TASK: Using the listing below, select the lines with the word "oder" and copy them.

SUPPLIED DATA:

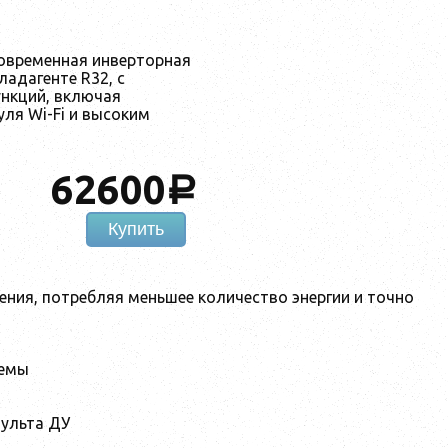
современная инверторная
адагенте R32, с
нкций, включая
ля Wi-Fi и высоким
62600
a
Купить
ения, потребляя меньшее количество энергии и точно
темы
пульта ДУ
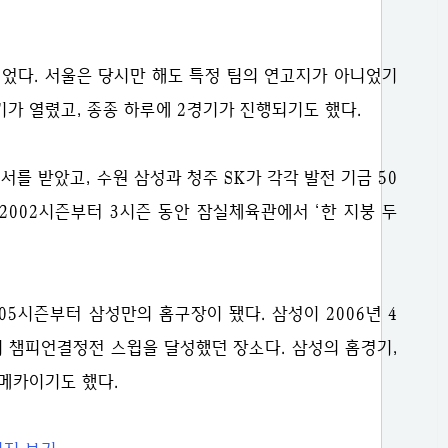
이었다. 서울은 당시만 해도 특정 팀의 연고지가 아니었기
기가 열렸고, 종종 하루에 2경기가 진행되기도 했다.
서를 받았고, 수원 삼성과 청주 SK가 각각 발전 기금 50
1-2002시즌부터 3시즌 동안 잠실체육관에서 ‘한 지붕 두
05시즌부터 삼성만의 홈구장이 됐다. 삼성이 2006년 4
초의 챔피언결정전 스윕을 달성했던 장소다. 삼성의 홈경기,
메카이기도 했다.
==
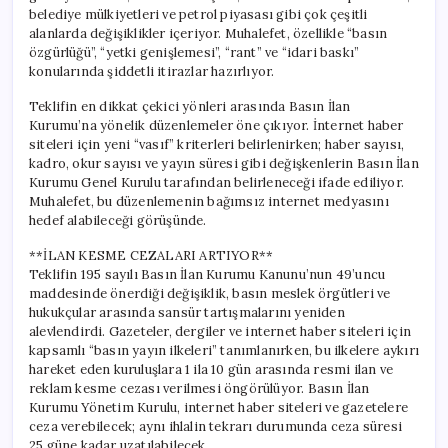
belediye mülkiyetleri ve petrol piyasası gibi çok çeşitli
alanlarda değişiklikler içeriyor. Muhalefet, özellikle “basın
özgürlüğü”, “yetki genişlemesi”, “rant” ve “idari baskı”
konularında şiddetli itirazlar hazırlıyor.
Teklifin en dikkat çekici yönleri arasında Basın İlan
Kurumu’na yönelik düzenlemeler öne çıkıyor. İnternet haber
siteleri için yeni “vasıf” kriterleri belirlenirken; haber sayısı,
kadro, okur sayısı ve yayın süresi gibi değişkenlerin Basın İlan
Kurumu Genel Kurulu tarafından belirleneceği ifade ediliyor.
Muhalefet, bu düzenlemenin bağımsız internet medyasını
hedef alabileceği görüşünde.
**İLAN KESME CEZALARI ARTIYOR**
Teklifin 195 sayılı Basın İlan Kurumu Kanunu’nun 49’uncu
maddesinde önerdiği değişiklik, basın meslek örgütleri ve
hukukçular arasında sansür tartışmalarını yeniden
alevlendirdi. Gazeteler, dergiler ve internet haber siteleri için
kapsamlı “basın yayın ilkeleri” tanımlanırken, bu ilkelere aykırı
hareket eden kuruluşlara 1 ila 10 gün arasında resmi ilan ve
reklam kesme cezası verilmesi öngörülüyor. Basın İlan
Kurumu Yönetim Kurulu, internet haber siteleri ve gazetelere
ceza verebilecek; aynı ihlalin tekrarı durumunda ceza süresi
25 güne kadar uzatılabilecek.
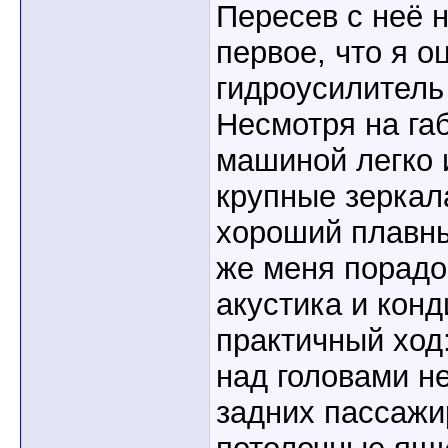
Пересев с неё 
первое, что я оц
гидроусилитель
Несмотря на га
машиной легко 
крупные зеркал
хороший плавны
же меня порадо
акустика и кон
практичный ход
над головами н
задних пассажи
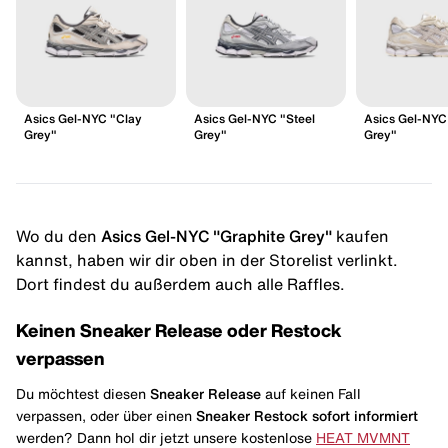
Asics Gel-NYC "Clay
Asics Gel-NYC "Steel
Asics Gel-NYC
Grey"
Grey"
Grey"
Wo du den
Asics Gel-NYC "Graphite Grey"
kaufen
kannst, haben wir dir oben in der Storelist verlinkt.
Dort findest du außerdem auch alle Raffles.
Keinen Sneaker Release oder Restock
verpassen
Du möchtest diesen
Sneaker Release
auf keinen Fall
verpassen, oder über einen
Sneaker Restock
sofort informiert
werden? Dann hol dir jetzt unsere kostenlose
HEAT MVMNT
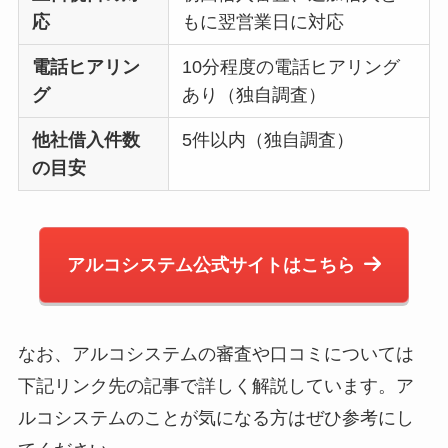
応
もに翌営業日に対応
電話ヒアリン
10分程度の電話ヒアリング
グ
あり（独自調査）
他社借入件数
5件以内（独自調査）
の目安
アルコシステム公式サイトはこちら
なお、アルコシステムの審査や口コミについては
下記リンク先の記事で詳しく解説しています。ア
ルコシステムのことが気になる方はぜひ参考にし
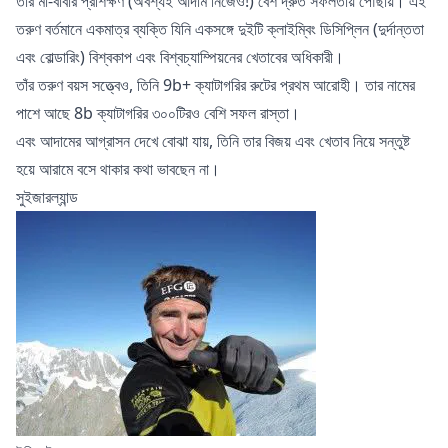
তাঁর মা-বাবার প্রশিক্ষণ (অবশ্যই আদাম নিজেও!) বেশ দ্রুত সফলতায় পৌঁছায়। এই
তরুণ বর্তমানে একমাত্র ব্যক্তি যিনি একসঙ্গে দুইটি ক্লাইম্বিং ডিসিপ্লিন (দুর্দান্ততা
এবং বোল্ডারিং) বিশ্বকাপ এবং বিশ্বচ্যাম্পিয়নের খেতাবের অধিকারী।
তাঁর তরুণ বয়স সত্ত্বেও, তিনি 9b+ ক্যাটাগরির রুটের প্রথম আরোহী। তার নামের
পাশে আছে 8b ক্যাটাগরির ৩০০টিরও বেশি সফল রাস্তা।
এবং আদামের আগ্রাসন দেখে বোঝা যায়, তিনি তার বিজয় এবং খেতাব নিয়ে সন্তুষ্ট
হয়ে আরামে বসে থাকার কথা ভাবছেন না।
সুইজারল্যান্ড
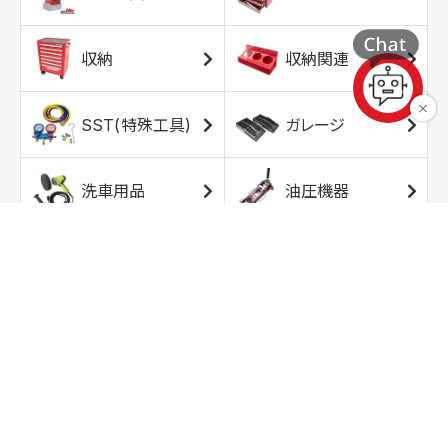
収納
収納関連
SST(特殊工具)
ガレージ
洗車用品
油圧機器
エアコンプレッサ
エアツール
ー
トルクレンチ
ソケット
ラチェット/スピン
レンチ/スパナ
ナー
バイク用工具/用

SOLUTION TO THIS PROBLEM:
Keinen Sneaker Release oder Restock
verpassen, oder über einen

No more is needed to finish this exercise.